### ABOUT THIS TASK
Any image in the records is to be dropped, and everything else duplicated precisely.

### RECORDS TO USE
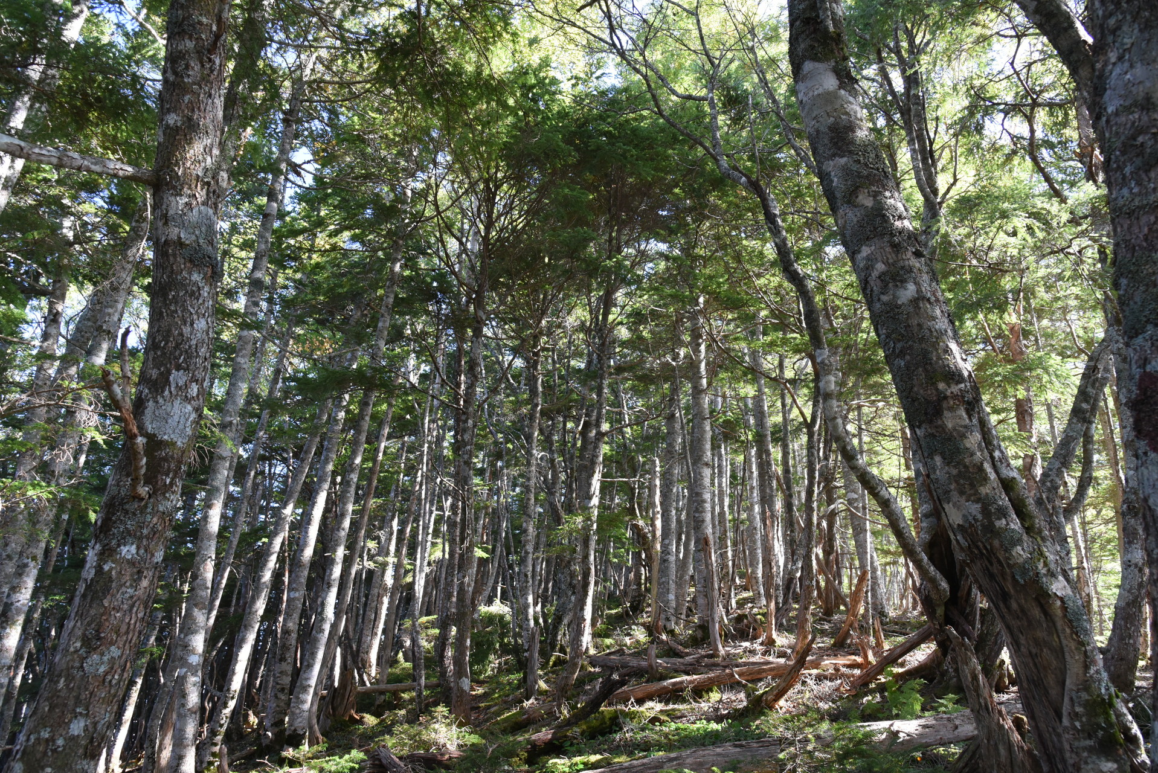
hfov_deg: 73.7
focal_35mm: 24
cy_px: 386
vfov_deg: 53.2
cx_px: 579
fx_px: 772
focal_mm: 24
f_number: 8
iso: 1800
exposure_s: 1/60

### SOLUTION TO THIS TASK
hfov_deg: 73.7
focal_35mm: 24
cy_px: 386
vfov_deg: 53.2
cx_px: 579
fx_px: 772
focal_mm: 24
f_number: 8
iso: 1800
exposure_s: 1/60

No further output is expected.